_Exercise prompt_
Write out every line of the items below word for word, leaving out the pictures.

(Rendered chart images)
◇ ◇ ◇ ◇ ◇ ◇ ◇
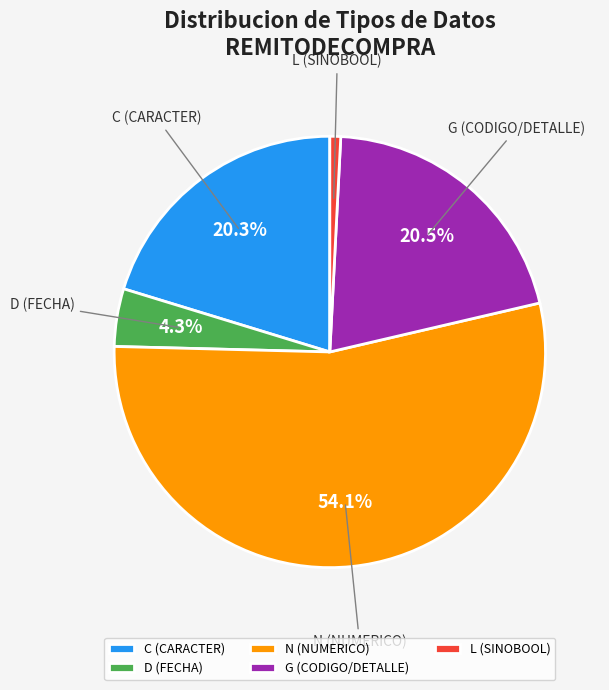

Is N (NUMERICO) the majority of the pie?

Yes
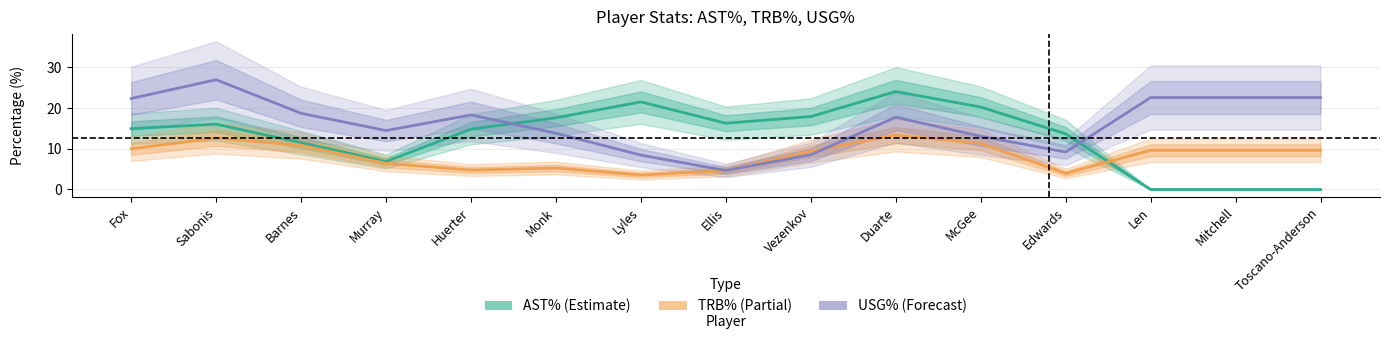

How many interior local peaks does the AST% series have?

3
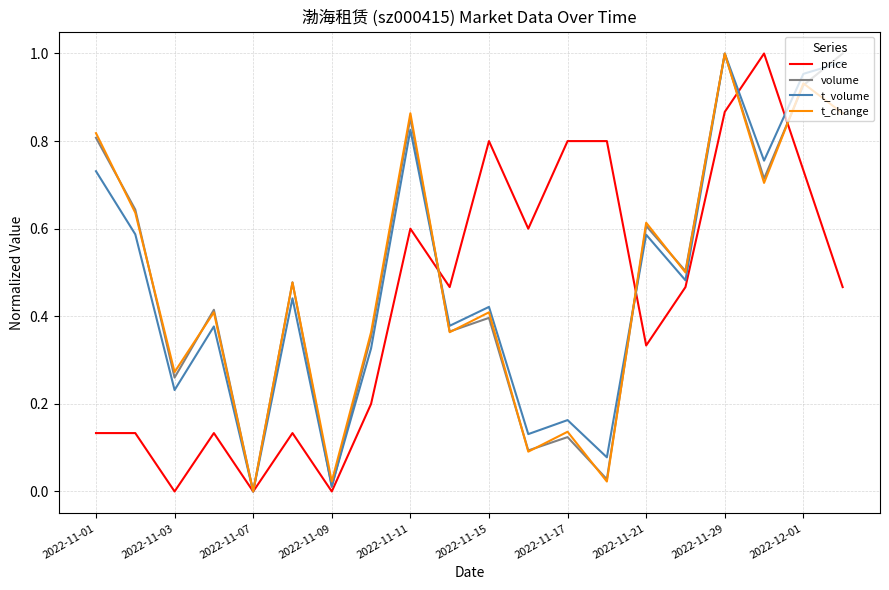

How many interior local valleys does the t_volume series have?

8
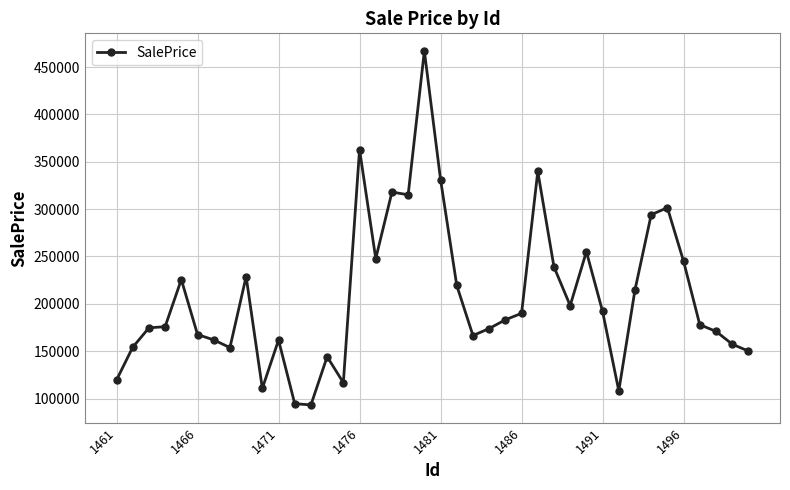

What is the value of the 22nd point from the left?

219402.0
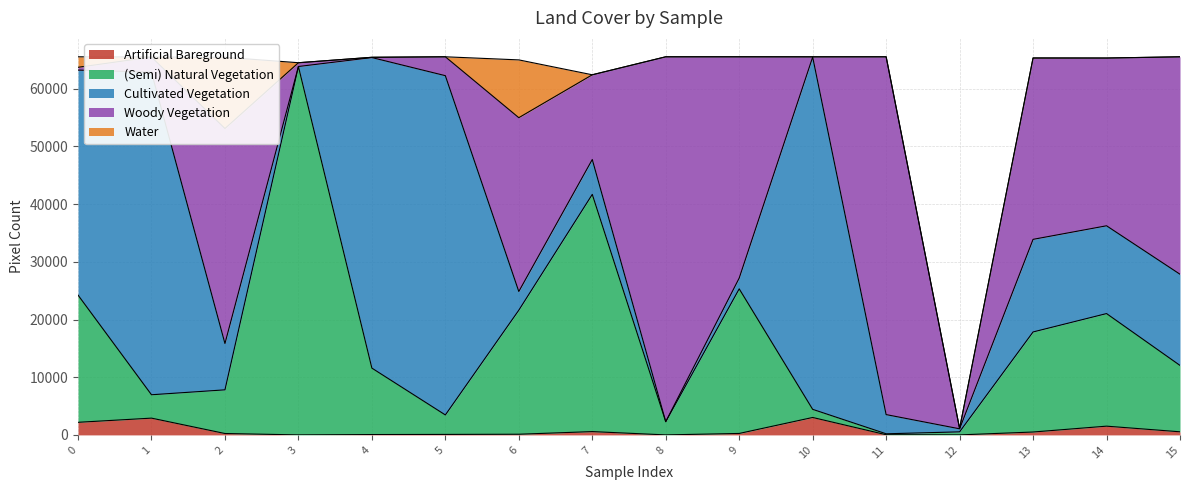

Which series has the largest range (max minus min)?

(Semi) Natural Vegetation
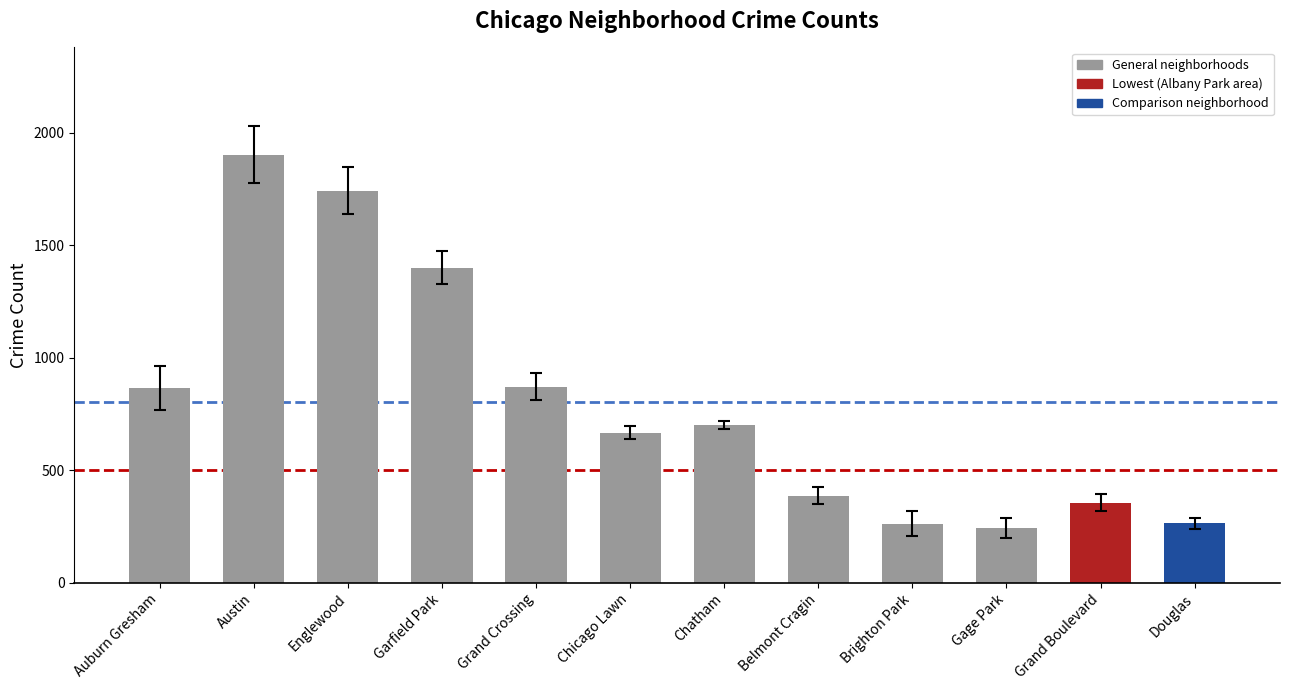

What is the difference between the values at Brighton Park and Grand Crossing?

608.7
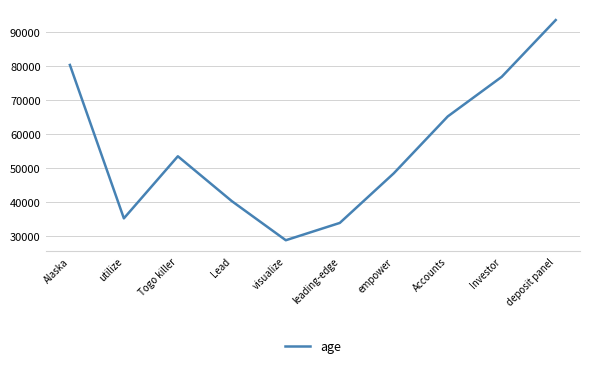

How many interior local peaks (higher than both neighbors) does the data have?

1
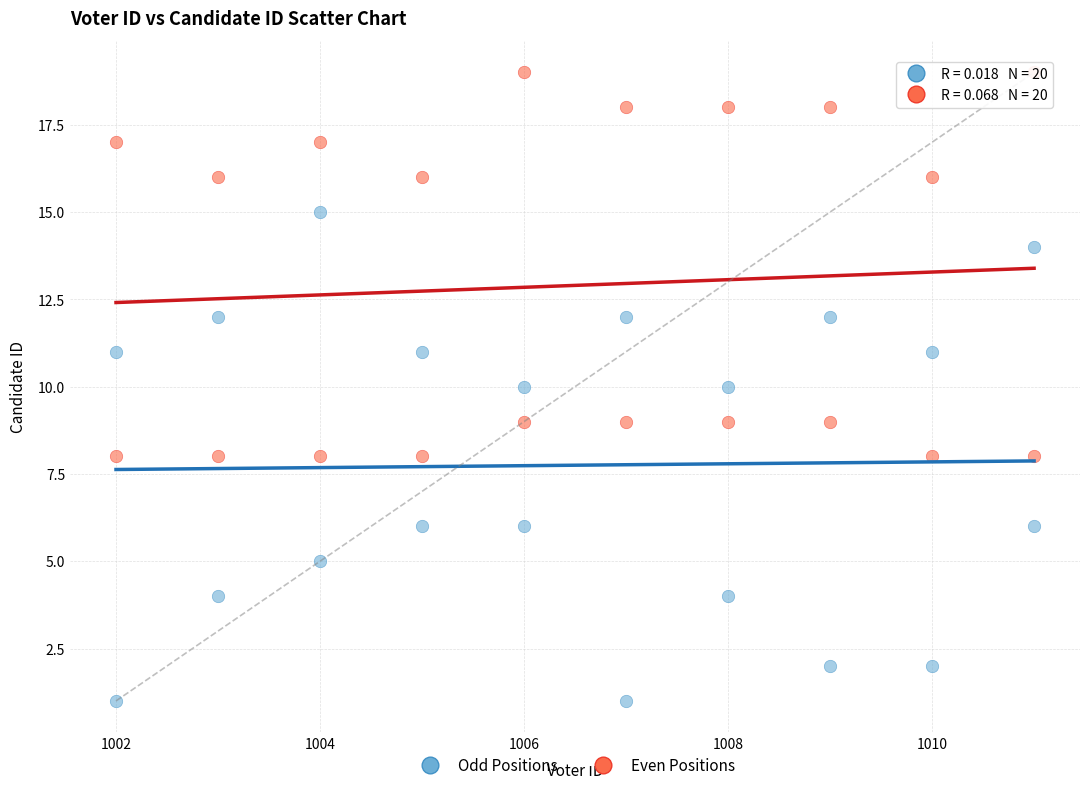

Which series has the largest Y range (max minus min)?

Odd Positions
◇ ◇ ◇ ◇ ◇ ◇ ◇
_Exercise result_
Is N (NUMERICO) the majority of the pie?

Yes

How many interior local peaks does the AST% series have?

3

How many interior local valleys does the t_volume series have?

8

What is the value of the 22nd point from the left?

219402.0

Which series has the largest range (max minus min)?

(Semi) Natural Vegetation

What is the difference between the values at Brighton Park and Grand Crossing?

608.7

How many interior local peaks (higher than both neighbors) does the data have?

1

Which series has the largest Y range (max minus min)?

Odd Positions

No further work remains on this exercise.